Augustine
de Aline Winocour
Semaine internationale de la critique
Séance spéciale


Sortie en salle : 7 novembre 2012




Conte de la folie ordinaire

La première œuvre d'Alice Winocour est inspirée des travaux du professeur Charcot à l'hôpital de la Salpêtrière en 1885. L'enquête minutieuse à laquelle elle s'est prêtée ne débouche pas sur une reconstitution pointilleuse ou un biopic noyé sous les conventions et poussières du film à costumes. Augustine est bien un personnage de fiction, bien que dérivé du cas d'une patiente du neurologue français, et les faits qui se déroulent sous nos yeux sont avant tout issus de l'inspiration de la réalisatrice et scénariste. C'est ce qui fait la force du récit, l'un des plus aboutis sur la folie et la condition de la femme au XIXe siècle. L'étude clinique de la supposée hystérie féminine est pourtant abordée avec un réalisme historique saisissant : froideur des visites médicales, condescendance voire cruauté de spécialistes considérant ces femmes psychologiquement fragiles comme de purs cas cliniques, semblables à des animaux de laboratoire... La cinéaste aborde dès lors le cas d'Augustine, domestique de dix-neuf ans internée suite à des crises d'une rare ampleur, comme une métaphore des rapports de classe et de sexe : la jeune femme internée, illettrée mais d'une rare intelligence, doit faire face à des hommes, notables bourgeois croyant détenir la vérité scientifique, et ne réalisant pas qu'ils ne font que renforcer l'aliénation de leurs patientes...

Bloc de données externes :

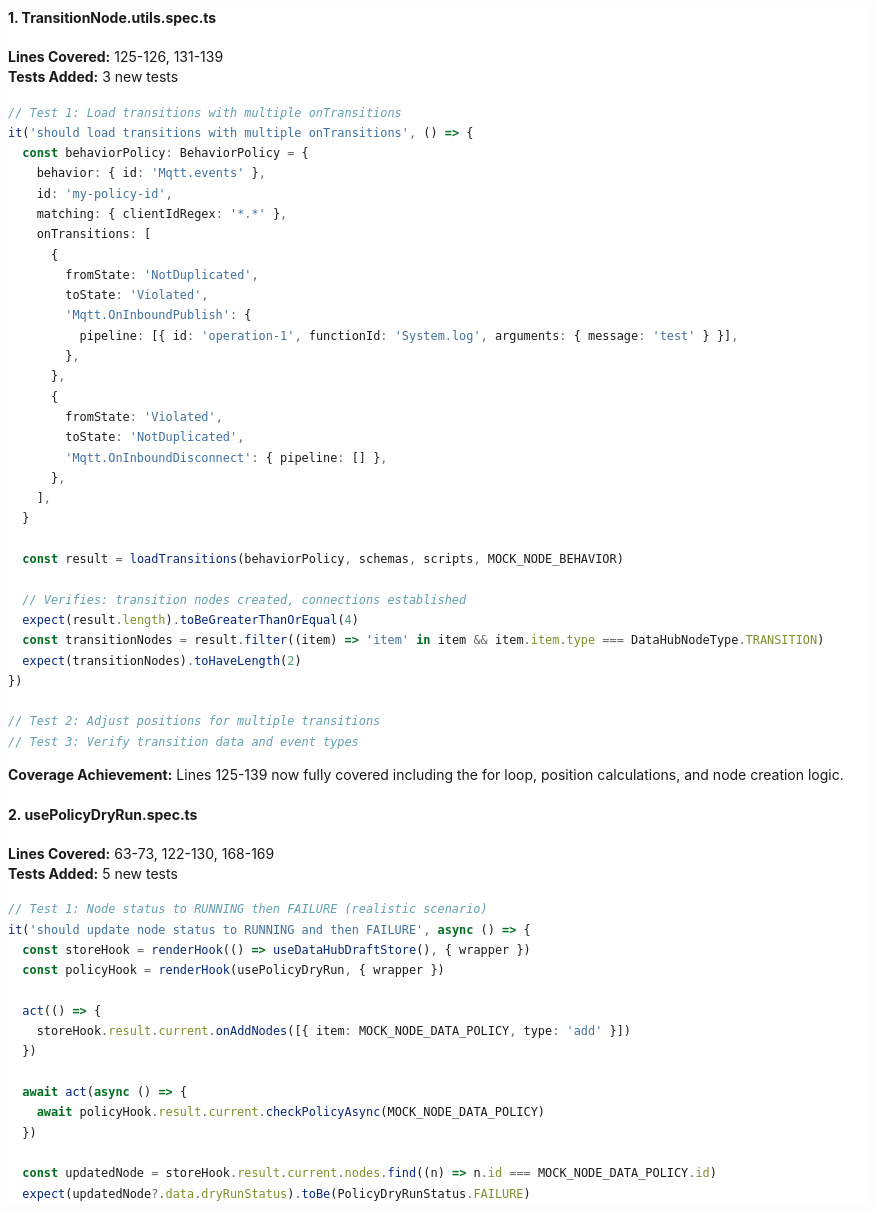 #### 1. TransitionNode.utils.spec.ts

**Lines Covered:** 125-126, 131-139  
**Tests Added:** 3 new tests

```typescript
// Test 1: Load transitions with multiple onTransitions
it('should load transitions with multiple onTransitions', () => {
  const behaviorPolicy: BehaviorPolicy = {
    behavior: { id: 'Mqtt.events' },
    id: 'my-policy-id',
    matching: { clientIdRegex: '*.*' },
    onTransitions: [
      {
        fromState: 'NotDuplicated',
        toState: 'Violated',
        'Mqtt.OnInboundPublish': {
          pipeline: [{ id: 'operation-1', functionId: 'System.log', arguments: { message: 'test' } }],
        },
      },
      {
        fromState: 'Violated',
        toState: 'NotDuplicated',
        'Mqtt.OnInboundDisconnect': { pipeline: [] },
      },
    ],
  }

  const result = loadTransitions(behaviorPolicy, schemas, scripts, MOCK_NODE_BEHAVIOR)

  // Verifies: transition nodes created, connections established
  expect(result.length).toBeGreaterThanOrEqual(4)
  const transitionNodes = result.filter((item) => 'item' in item && item.item.type === DataHubNodeType.TRANSITION)
  expect(transitionNodes).toHaveLength(2)
})

// Test 2: Adjust positions for multiple transitions
// Test 3: Verify transition data and event types
```

**Coverage Achievement:** Lines 125-139 now fully covered including the for loop, position calculations, and node creation logic.

#### 2. usePolicyDryRun.spec.ts

**Lines Covered:** 63-73, 122-130, 168-169  
**Tests Added:** 5 new tests

```typescript
// Test 1: Node status to RUNNING then FAILURE (realistic scenario)
it('should update node status to RUNNING and then FAILURE', async () => {
  const storeHook = renderHook(() => useDataHubDraftStore(), { wrapper })
  const policyHook = renderHook(usePolicyDryRun, { wrapper })

  act(() => {
    storeHook.result.current.onAddNodes([{ item: MOCK_NODE_DATA_POLICY, type: 'add' }])
  })

  await act(async () => {
    await policyHook.result.current.checkPolicyAsync(MOCK_NODE_DATA_POLICY)
  })

  const updatedNode = storeHook.result.current.nodes.find((n) => n.id === MOCK_NODE_DATA_POLICY.id)
  expect(updatedNode?.data.dryRunStatus).toBe(PolicyDryRunStatus.FAILURE)
```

On songe à la Vénus noire d'Abdellatif Kechiche plus qu'à L'enfant sauvage de François Truffaut ou Elephant man de David Lynch, pour ces séquences mêlant exhibition et tentative d'analyse d'une pathologie.

En abordant le thème des désirs sexuels inconscients mais explicitement dévoilés par les convulsions d'Augustine, la réalisatrice donne à son métrage une tonalité sensuelle et implicitement fantastique qui n'est pas sans rappeler la démarche de David Cronenberg dans A dangerous method, surtout quand la relation entre Charcot et Augustine dévie vers l'attirance physique, au moment même où la malade semble guérie... Mais on appréciera les ellipses et non-dits qui laissent au spectateur le soin d'interpréter à sa guise les mystères d'une narration moins huilée qu'elle n'aurait pu l'être. Si Vincent Lindon est comme à son habitude remarquable, le film est surtout la révélation de Stéphanie Sokolinski dont le personnage rejoint la galerie des grandes névrosées du cinéma, de Gena Rowlands dans Une femme sous influence à Isabelle Adjani dans Histoire d'Adèle H...

Gérard Crespo



1h42 - France - Scénario : Alice WONOCOUR - Interprétation : Vincent LINDON, Stéphanie SOKOLINSKI, Grégoire COLIN, Chiara MASTROIANNI, Olivier RABOURDIN.